• _GIVEN TEXT_:
++++++++++++++++++++

Cosmas, surnamed Indicopleustes, or the Indian Navigator, is the most important source on Axumite history. He is the only one who furnishes us with a written record of the initial process of unification and expansion of the Axumite empire, which enabled it to rank among the great powers of the late antiquity. The reason that this writer of the early medieval period came to be called Cosmas is because his surviving book is devoted to a description of the universe. He received his surname Indicopleustes (which means The Indian Navigator) from the fact that he sailed across the Indian ocean to India and Sri Lanka1.
It is believed that Cosmas was a native of Alexandria, and may have been of Greek parentage. Since the career he pursued in the earlier part of his life was trade and commerce, his formal education was limited to elementary subjects. Cosmas spent his youth engrossed in business and travelling abroad. Consequently, he was unable to attend higher institutions of learning. However, although he was not formally instructed, so inquisitive was his mind and so sharp his intellect, that he taught himself a knowledge of literature and science which raised him to the level of the culture of his time, and to his being accepted as a capable scholar and defender of the Christian religion.
Commercial pursuits led Cosmas into seas and countries very distant from his home. He sailed upon all the three best-known seas of his time: the Mediterranean Sea, the Red Sea, and the Persian Gulf. He also sailed through the Indian Ocean, having visited India and Sri Lanka.
Moreover, he traversed on land the region which stretches southward from Egypt down toward the equator, and which he called Ethiopia. At the time, the capital of ancient Ethiopia was Aksum, an important centre of commerce, and also of religion and learning. It was one of the places which Cosmas, in line with his calling, visited, and from one or two of his statements we may infer that he was well received at Court, and was permitted by the King to travel freely throughout his dominions. As a result, he came to know about the source of the Abay or ‘Blue Nile, which a millennium afterwards was reached by the Portuguese Catholic missionaries, and then in 1769 by the Scottish traveller James Bruce.
Among the other parts of ancient Ethiopia which Cosmas visited we may include the Aromatic country— that great projection on the east of the African Continent which terminates in Cape Guardafui. He may also have proceeded to the north-west, and visited Meroe. There was still another interesting locality that the traveller tells us he saw, and it was the Desert of Sinai.

++++++++++++++++++++

• _ENTRIES SHOWN_:
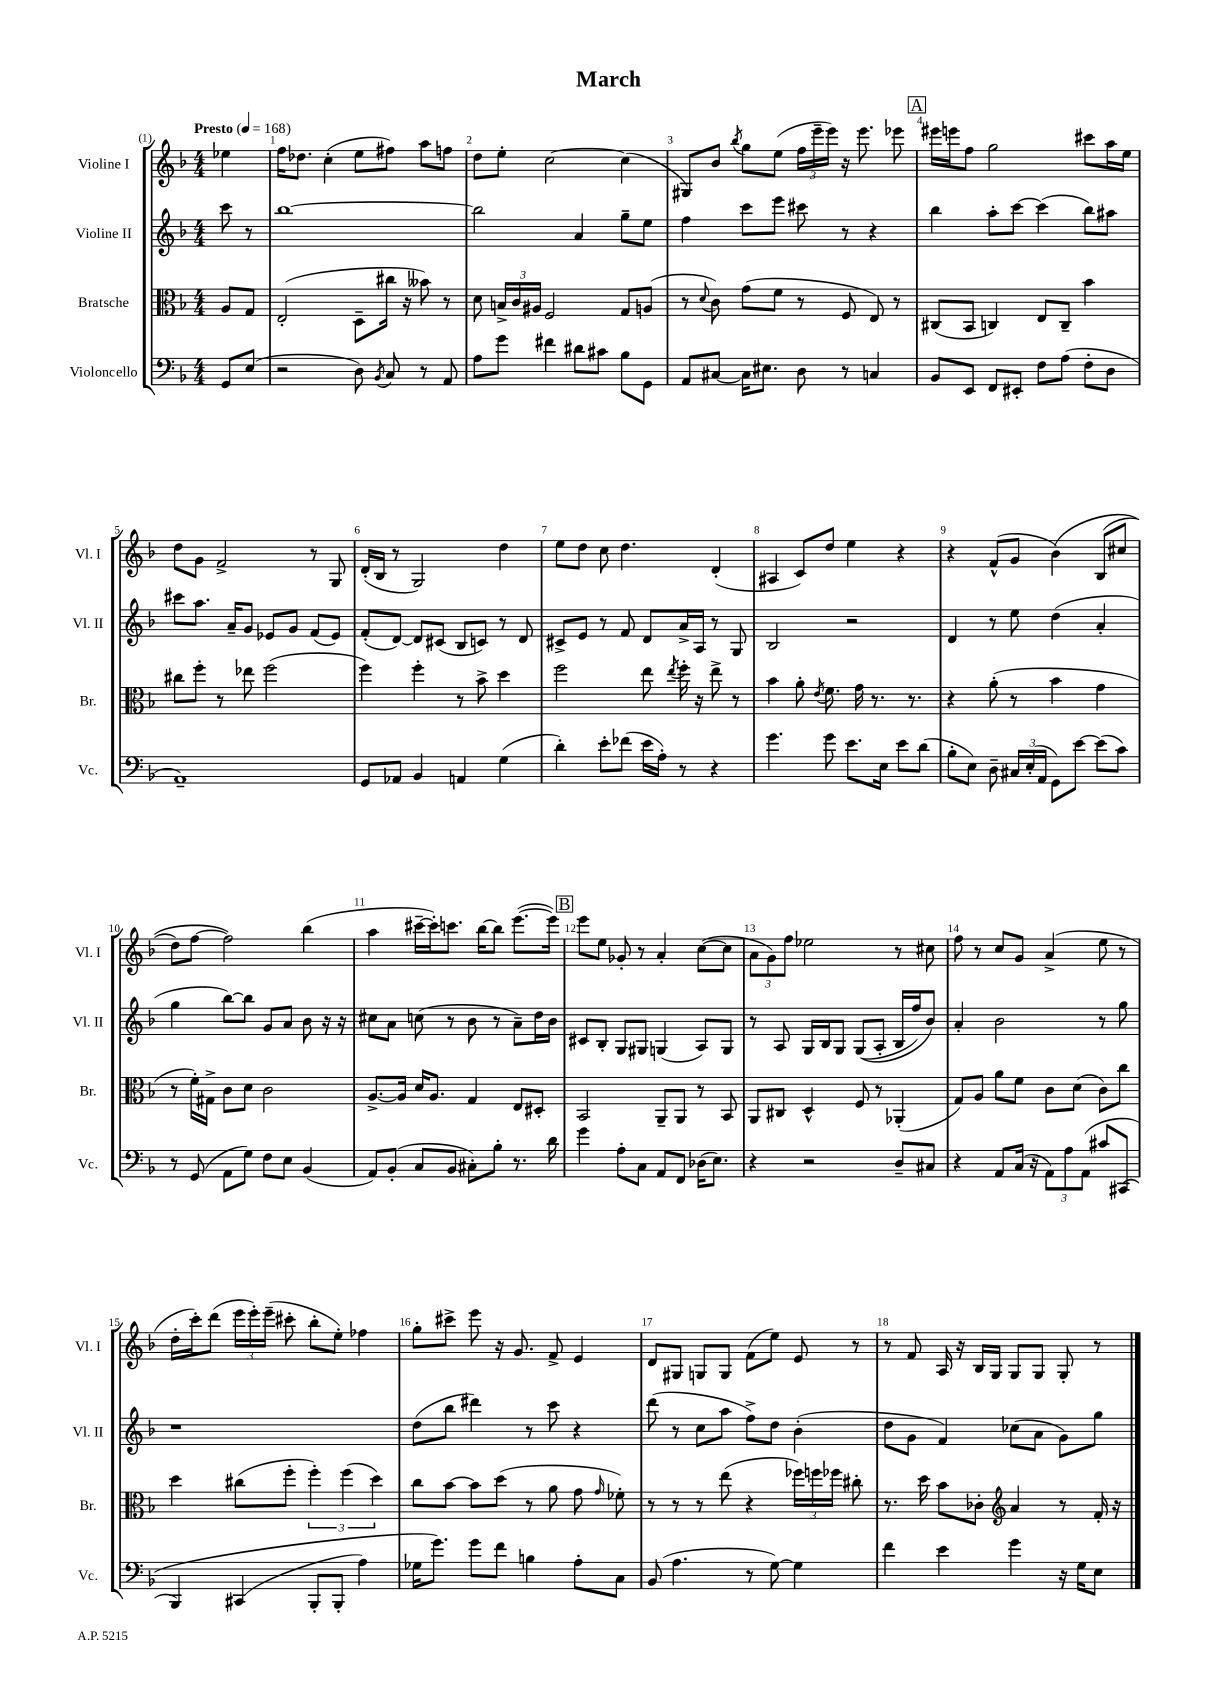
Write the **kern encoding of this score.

**kern	**kern	**kern	**kern
*part4	*part3	*part2	*part1
*staff4	*staff3	*staff2	*staff1
*I"Violoncello	*I"Bratsche	*I"Violine II	*I"Violine I
*I'Vc.	*I'Br.	*I'Vl. II	*I'Vl. I
*clefF4	*clefC3	*clefG2	*clefG2
*k[b-]	*k[b-]	*k[b-]	*k[b-]
*M4/4	*M4/4	*M4/4	*M4/4
*MM168	*MM168	*MM168	*MM168
=	=	=	=
!	!	!	!LO:TX:a:B:t=Presto
8GG/L	8A/L	8ccc\	4ee-X\
(8E/J	8G/J	8r	.
=1	=1	=1	=1
2r	(2E'/	[1bb-	16ff\KL
.	.	.	8.dd-X\J
.	.	.	(4cc'\
8D\)	8D~\L	.	8ee\L
8qBB-/	.	.	.
8C/	16cc#X\Jk	.	8ff#X\J)
.	16r	.	.
8r	8b--X\)	.	8aa\L
8AA/	8r	.	8ffn\J
=2	=2	=2	=2
8A\L	8d\	2bb-\]	8dd\L
8g\J	24Bn^/LL	.	8ee'\J
.	24c/	.	.
.	24A#X/JJ	.	.
4f#X\	2F/	.	[2cc\
8d#X\L	.	4a/	.
8c#X\J	.	.	.
8B-\L	8G/L	8gg~\L	(4cc\]
8GG\J	(8An/J	8ee\J	.
=3	=3	=3	=3
8AA/L	8r	4ff\	8G#X/L)
.	8qqd/	.	.
[8C#X/J	8c\)	.	8b-/J
.	.	.	8qbb-/
16C#\KL]	(8g\L	8ccc\L	8gg\L
8.E#X\J	.	.	.
.	8f\J	8eee\J	(8ee\J
8D\	8r	8ccc#X\	24ff\LL
.	.	.	24eee~\
.	.	.	24eee\JJ)
8r	8F/	8r	16r
.	.	.	8.eee\
4Cn/	8E/)	4r	.
.	8r	.	8eee-X\
!!LO:REH:place=s1:t=A
=4	=4	=4	=4
8BB-/L	(8C#X/L	4bb-\	16eee#X\LL
.	.	.	16eeen\J
8EE/J	8BB-/J	.	8ff\J
8FF/L	4Cn/)	8aa'\L	2gg\
8EE#X'/J	.	[8ccc\J	.
8F\L	8E/L	(4ccc\]	.
(8A\J	8C~/J	.	.
8F'\L	4b-\	8bb-\L)	8ccc#X\L
8D\J	.	8aa#X\J	16aa\L
.	.	.	16ee\JJ
!!LO:LB:g=z
=5	=5	=5	=5
1AA~)	8cc#X\L	8ccc#X\L	8dd\L
.	8ff'\J	8.aa\J	8g\J
.	8r	.	2f^/
.	.	16a~/KL	.
.	8ee-X\	8g/J	.
.	(2ff\	8e-X/L	.
.	.	8g/J	.
.	.	(8f/L	8r
.	.	8e-/J)	8G/
=6	=6	=6	=6
8GG/L	4ff\)	(8f'/L	(16d'/LL
.	.	.	16B-/JJ
8AA-X/J	.	[8d/J)	8r
4BB-/	4ff'\	8d/L]	2G/)
.	.	(8c#X/J	.
4AAn/	8r	8B-/L	.
.	8b-^\	8cn/J)	.
(4G\	4dd\	8r	4dd\
.	.	8d/	.
=7	=7	=7	=7
4d'\)	2ff\	8c#X^/L	8ee\L
.	.	8e/J	8dd\J
8e'\L	.	8r	8cc\
(8f-X\J	.	8f/	4.dd\
16e\LL	8ee\	8d/L	.
16A'\JJ)	.	.	.
.	8qee/	.	.
8r	16ff'\	16a^/L	.
.	16r	16A/JJ	.
4r	8ee^\	8r	(4d'/
.	8r	8G/	.
=8	=8	=8	=8
4.g\	4b-\	2B-/	4A#X/
.	8a'\	.	8c/L)
.	8qe/	.	.
8g\	8.f\	.	8dd/J
8.e\L	.	2r	4ee\
.	16g\	.	.
.	8.r	.	.
16E\Jk	.	.	.
8e\L	.	.	4r
.	8.r	.	.
(8d\J	.	.	.
=9	=9	=9	=9
8B-'\L	4r	4d/	4r
8E\J)	.	.	.
8D~\	(8a'\	8r	(8f^^/L
24C#X/LL	8r	8ee\	8g/J
(24E'/	.	.	.
24AA/JJ	.	.	.
8GG\L)	4b-\	(4dd\	(4b-\)
[8e\J	.	.	.
(8e\L]	4g\	4a'/	(8B-/L
8c\J)	.	.	8cc#X/J
!!LO:LB:g=z
=10	=10	=10	=10
8r	8r	4gg\	8dd\L)
(8GG/	16f'\LL)	.	[8ff\J
.	16G#X^\JJ	.	.
8AA\L	8c\L	[8bb-\L)	2ff\])
8G\J)	8d\J	8bb-\J]	.
8F\L	2c\	8g/L	.
8E\J	.	8a/J	.
(4BB-/	.	8b-\	(4bb-\
.	.	16r	.
.	.	16r	.
=11	=11	=11	=11
8AA/L)	[8.A^/L	8cc#X\L	4aa\
(8BB-'/J	.	8a\J	.
.	16A/Jk]	.	.
8C/L	16d/KL	(8ccn\	[16ccc#X~\LL
.	8.A/J	.	16ccc#'\J])
8BB-/J	.	8r	8.cccn\J
8C#X'\L)	4G/	8b-\	.
.	.	.	[16bb-\KL
8B-'\J	.	8r	8bb-\J]
8.r	8E/L	8a~\L)	([8.eee\L
.	8D#X'/J	16dd\L	.
16d\	.	16b-\JJ	16eee\Jk])
!!LO:REH:place=s1:t=B
=12	=12	=12	=12
4g\	2BB-/	8c#X/L	8eee\L
.	.	8B-'/J	8ee\J
8A'\L	.	8G/L	8g-X'/
8C\J	.	8G#X/J	8r
8AA/L	8AA~/L	(4Gn/	4a'/
8FF/J	8AA/J	.	.
(16D-X\KL	8r	8A/L)	([8cc\L
8.E\J)	.	.	.
.	8BB-/	8G/J	8cc\J]
=13	=13	=13	=13
4r	8AA/L	8r	12a\L
.	.	.	12g\)
.	8C#X/J	8A/	.
.	.	.	12ff\J
2r	4D^^/	16G/LL	2ee-X\
.	.	16B-/J	.
.	.	8G/J	.
.	8F/	((8G/L	.
.	8r	8A'/J	.
8D~/L	(4AA-X'/	16B-/LL	8r
.	.	16ff/J)	.
8C#X/J	.	8b-/J)	8cc#X\
=14	=14	=14	=14
4r	8G/L)	4a'/	8ff\
.	8A/J	.	8r
8AA/L	8a\L	2b-\	8cc/L
(16C/Jk	8f\J	.	8g/J
16r	.	.	.
12AA\L)	8c\L	.	(4a^/
12A\	.	.	.
.	(8d\J	.	.
(12AA\J	.	.	.
8c#X/L	8c\L)	8r	8ee\
(8CC#X/J	8cc\J	8gg\	8r
!!LO:LB:g=z
=15	=15	=15	=15
4BBB-/)	4dd\	1r	16dd'\LL
.	.	.	16ccc'\J)
.	.	.	(8ddd\J
(4CC#X/	(8cc#X\L	.	24eee\LL
.	.	.	24eee'\)
.	.	.	(24eee~\JJ
.	8ff'\J	.	8ccc#X'\
8BBB-'/L	6ff'\)	.	8bb-'\L
8BBB-'/J	.	.	8ee'\J)
.	(6ff\	.	.
4A\)	.	.	4ff-X\
.	6dd\)	.	.
=16	=16	=16	=16
16G-X\KL	8cc\L	(8dd\L	8gg'\L
8.g\J)	.	.	.
.	[8b-\J	8bb-\J	8ccc#X^\J
8g\L	8b-\L]	4ddd#X\)	8eee\
8f\J	(8dd\J	.	16r
.	.	.	8.g/
4Bn\	8r	8r	.
.	8a\	8ccc\	8f^/
8A'\L	8g\	4r	4e/
.	16qqg/	.	.
8C\J	8f-X'\)	.	.
=17	=17	=17	=17
(8BB-/	8r	(8ddd\	8d/L
4.A\	8r	8r	8G#X/J
.	8r	8cc\L	8Gn/L
.	(8ee\	8aa\J	8G/J
8r	4r	8ff^\L)	(8f\L
[8G\)	.	8dd\J	8ee\J)
4G\]	24ff-X\LL)	(4b-'\	8e/
.	24ffn\	.	.
.	24ff-X\JJ	.	.
.	8cc#X'\	.	8r
=18	=18	=18	=18
4f\	8.r	8dd\L	8r
.	.	8g\J	8f/
.	16dd\	.	.
4e\	8b-\L	4f/)	16A/
.	.	.	16r
.	8c-X'\J	.	16B-/LL
.	.	.	16G/JJ
*	*clefG2	*	*
4g\	4a/	(8cc-X\L	8G/L
.	.	8a\J	8G/J
16r	8r	8g\L)	8G'/
16G\KL	.	.	.
8E\J	16f'/	8gg\J	8r
.	16r	.	.
==	==	==	==
*-	*-	*-	*-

++++++++++++++++++++

According to the text about Cosmas Indicopleustes above, which seas and oceans did he sail? List every one it names.

• _RIGHT ANSWER_:
- The Mediterranean Sea
- The Red Sea
- The Persian Gulf
- The Indian Ocean